Transcribed page contents:
============
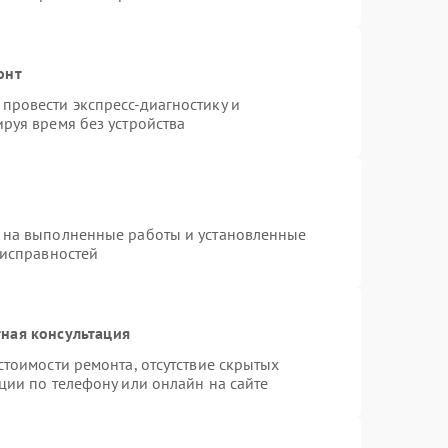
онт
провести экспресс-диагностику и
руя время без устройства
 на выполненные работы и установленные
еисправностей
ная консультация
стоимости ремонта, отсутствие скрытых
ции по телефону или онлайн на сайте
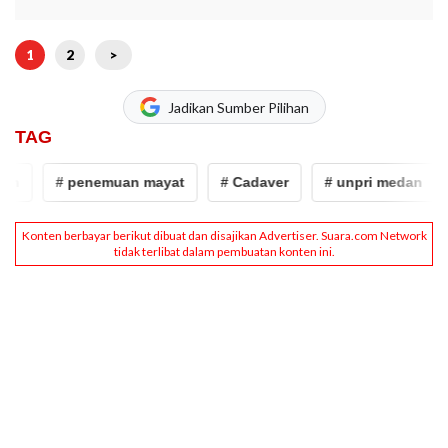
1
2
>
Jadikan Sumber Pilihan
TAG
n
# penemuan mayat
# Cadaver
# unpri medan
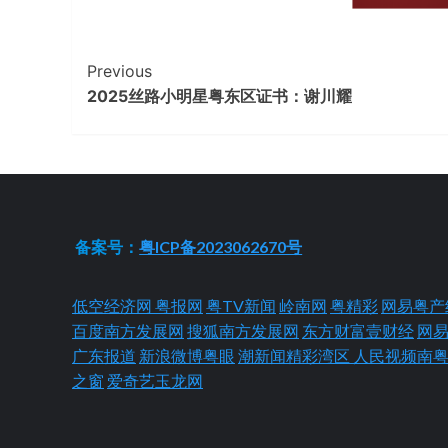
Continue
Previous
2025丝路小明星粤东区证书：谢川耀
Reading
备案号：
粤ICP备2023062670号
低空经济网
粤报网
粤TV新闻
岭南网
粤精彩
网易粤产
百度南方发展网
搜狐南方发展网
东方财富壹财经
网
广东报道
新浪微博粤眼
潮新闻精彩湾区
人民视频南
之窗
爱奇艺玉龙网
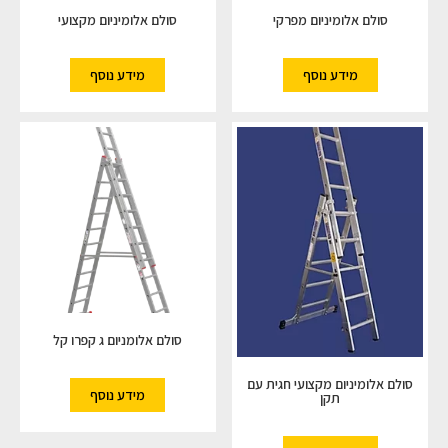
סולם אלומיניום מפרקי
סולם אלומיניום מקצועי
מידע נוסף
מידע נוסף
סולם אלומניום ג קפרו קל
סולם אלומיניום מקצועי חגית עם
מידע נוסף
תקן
============
▶ What to do
From the first line to the last, output the data exactly, without the pictures.

▶ Written solution
онт
провести экспресс-диагностику и
руя время без устройства
 на выполненные работы и установленные
еисправностей
ная консультация
стоимости ремонта, отсутствие скрытых
ции по телефону или онлайн на сайте
1
2
>
Jadikan Sumber Pilihan
TAG
n
# penemuan mayat
# Cadaver
# unpri medan
Continue
Previous
2025丝路小明星粤东区证书：谢川耀
Reading
备案号：
粤ICP备2023062670号
低空经济网
粤报网
粤TV新闻
岭南网
粤精彩
网易粤产
百度南方发展网
搜狐南方发展网
东方财富壹财经
网
广东报道
新浪微博粤眼
潮新闻精彩湾区
人民视频南
之窗
爱奇艺玉龙网
סולם אלומיניום מפרקי
סולם אלומיניום מקצועי
מידע נוסף
מידע נוסף
סולם אלומניום ג קפרו קל
סולם אלומיניום מקצועי חגית עם
מידע נוסף
תקן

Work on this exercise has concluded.